Editors have to be part of the workspace, accessed natively within any context. Reading a message thread that references a diagram? Open the diagram right there and edit it. Sitting in a tracker item that links to a mockup? Pull up the mockup and adjust it without losing your place. Working in a markdown spec that embeds a diagram? Click into the diagram, change it, and the spec updates. The same is true for plans, diffs, code files, and sessions. Every artifact in the graph has a first-class editor inside the workspace, and you can move between them without switching apps, losing context, or copying anything between tools.
And you work visually with your agent in the same artifact with the same edits visible to both of you in real time. When the agent modifies a mockup, you see the red and green diff and approve it. When you redraw part of a diagram, the agent picks up the change for its next step. The visual surface and the agent’s working surface are the same surface.
Why we are building the 80% that matters
Deeply integrated agent context will not exist as long as the underlying work is scattered across eight different SaaS applications.
So we are building the 80% of those products that matters for human and agent workflows, then integrating those data models into one graph.
That already includes:
- A tracker that holds tickets, bugs, decisions, and ideas
- A markdown editor with WYSIWYG and red/green diffs
- Diagrams as first-class files
- Mockups that render
- A code editor
- Sessions that persist
Message threads are next, because the conversation around a piece of work is part of the work.

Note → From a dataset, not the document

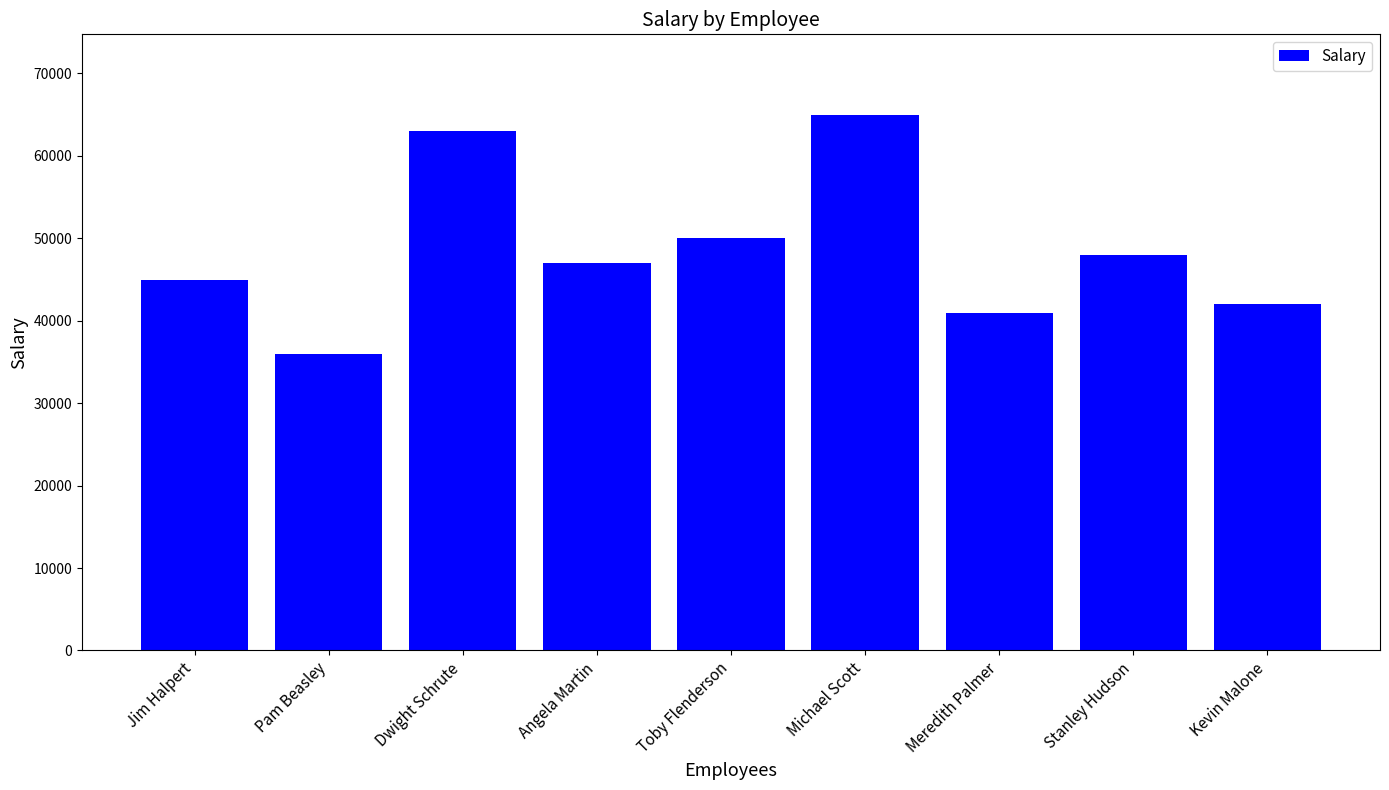

Reading left to right, transcribe all the data shown in this chart.

Jim Halpert=45000	Pam Beasley=36000	Dwight Schrute=63000	Angela Martin=47000	Toby Flenderson=50000	Michael Scott=65000	Meredith Palmer=41000	Stanley Hudson=48000	Kevin Malone=42000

These applications are agent-native and deeply integrated both visually and in the graph. They share IDs and a workspace, all in one graph. Our thesis is that the winning environment for human-agent work is an integrated workspace where the work, the discussion, the decisions, the files, and the sessions all belong to the same system.
Nimbalyst is one example you can learn from and use
Nimbalyst is an open-source visual workspace where agents, sessions, tasks, and files live in one place. Markdown, mockups, diagrams, diffs, and code all open in the same canvas. Claude Code and Codex run as first-class agents today, and the agent layer is pluggable for the next one. The desktop and iOS apps are MIT licensed. Steal what is useful for your own setup, or use it as-is if it fits.